In 1 and 2 Timothy, the apostle Paul names the names of false teachers and compromisers ten times (1 Tim. 1:20; 2 Tim. 1:15; 2:17; 3:8; 4:10, 14). All of the men that Paul warned about claimed to be Christians, and it is likely that they felt that Paul was being unfair and mean-spirited in singling them out. When Paul warned Timothy that Demas had abandoned him because he loved this present world (2 Tim. 4:10), Paul was not shooting a wounded Demas, but worldly Demas and his associates might have charged Paul with such a thing.

The Lord has commanded the churches to exercise discipline toward unrepentant members who are committed to gross sin and error (1 Corinthians 5; Titus 3:10-11). Is that shooting the wounded? It is oftentimes considered so by those who are the objects of the discipline and by those who are sympathetic to them, but proper church discipline, though severe, is not destructive. It has a three-fold goal of glorifying Christ in His church, purifying the congregation, and bringing the sinner to repentance.

The Lord has instructed us to identify those who are saved but are walking in disobedience (2 Thes. 3:6). Is that shooting the wounded?

Those who are disobedient mistake correction for persecution and reproof for assault.
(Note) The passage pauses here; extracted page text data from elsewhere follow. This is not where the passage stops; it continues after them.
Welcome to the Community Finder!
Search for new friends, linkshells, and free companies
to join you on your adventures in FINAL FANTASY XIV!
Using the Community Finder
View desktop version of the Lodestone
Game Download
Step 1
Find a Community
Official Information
Paul rebuked sin in the churches in letters that were anything but private. His epistles to the individual churches were distributed among all the churches (Colossians 4:16). Even Paul’s letters to Timothy and Titus were intended for public instruction in all of the churches. Therefore, when Paul told of how that Demas had left him, having loved this present world, it was a public matter. When he rebuked the believers at Corinth for their sin and compromise and error, it was a public warning. When he warned of Alexander the Coppersmith, it was a public warning.

Some matters are private and they should be dealt with privately, but other matters are public and should be dealt with publicly. If a man writes a book that influences people, that book should be critiqued publicly. If a man has a public ministry that influences others, that ministry should be critiqued publicly.
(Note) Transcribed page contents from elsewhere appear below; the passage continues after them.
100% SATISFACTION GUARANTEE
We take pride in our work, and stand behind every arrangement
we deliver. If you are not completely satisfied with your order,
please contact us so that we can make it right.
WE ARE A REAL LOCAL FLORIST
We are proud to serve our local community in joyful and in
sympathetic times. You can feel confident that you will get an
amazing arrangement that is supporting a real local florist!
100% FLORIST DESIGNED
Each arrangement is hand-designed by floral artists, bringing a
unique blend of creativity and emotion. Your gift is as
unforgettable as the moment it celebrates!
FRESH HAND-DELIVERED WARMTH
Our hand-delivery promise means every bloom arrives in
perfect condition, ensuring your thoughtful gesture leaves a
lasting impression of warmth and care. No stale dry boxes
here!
Evangelist Chuck Cofty is a highly decorated United States Marine officer who survived shocking battlefield experiences. I asked him to reply to the matter of “shooting one’s wounded” as stated in the second e-mail cited earlier in this report. Following is his reply:

“Dear Brother Cloud: To my knowledge you have not struck anyone violently or injured them by striking. He no doubt is referring to the many truths that appear in your writings as well as the writings of others concerning contemporary theology that you quote. Some, perhaps even this man, are so timid that when truth is revealed they find it difficult to accept and wind up tolerating error or ignorance for fear of offending someone. When men are named, places identified and error revealed, it is upsetting to those that are ‘moderate’ in their position. Brother Cloud, it is true that marines never leave their dead on the field of battle and will on occasion render aid to a wounded enemy. This however is situational and conditional as we will not allow such aid to encumber us, slow us down, deter us from our mission or jeopardize our success. Our desire to serve our dear Lord must be the same. I personally think that this dear brother’s analogy is poor and his accusation unfounded.”
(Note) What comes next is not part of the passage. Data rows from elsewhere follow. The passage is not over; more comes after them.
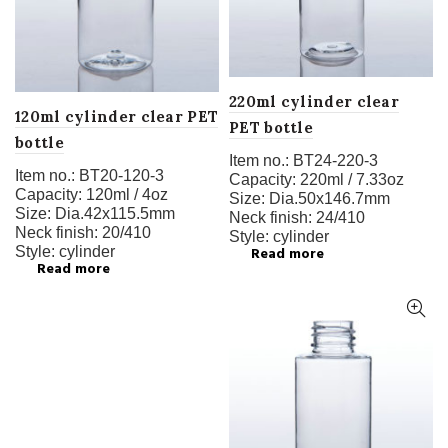
220ml cylinder clear
120ml cylinder clear PET
PET bottle
bottle
Item no.:
BT24-220-3
Item no.:
BT20-120-3
Capacity:
220ml / 7.33oz
Capacity:
120ml / 4oz
Size:
Dia.50x146.7mm
Size:
Dia.42x115.5mm
Neck finish:
24/410
Neck finish:
20/410
Style:
cylinder
Style:
cylinder
Read more
Read more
Pastor Wilbert Unger of Bethel Baptist Church, London, Ontario, observes:

“Was our Lord shooting the first century churches in Revelation 2 and 3 when He walked in their midst and exposed their sins and failures and commanded them to repent? The kindest and most biblical thing a faithful servant of God can do is expose unscriptural conduct to lead to repentance, lest God step in and judge severely and chasten in a most severe matter. I think the worst chastening that we Independent Baptists could receive from the hand of God is if He would just leave us alone and let us go on in our compromise. We are so bent on exalting man and lightly esteeming the Word of God.  One day, we will be like Samson when it is said, ‘he wist not that the Lord had departed from him’ (Judges 16:20). May God be gracious and wake us up to listen to the rebuke of those who see the error in our faith and practice. No man is above rebuke. May we come to see the love and grace in those who would be so kind as to rebuke us.”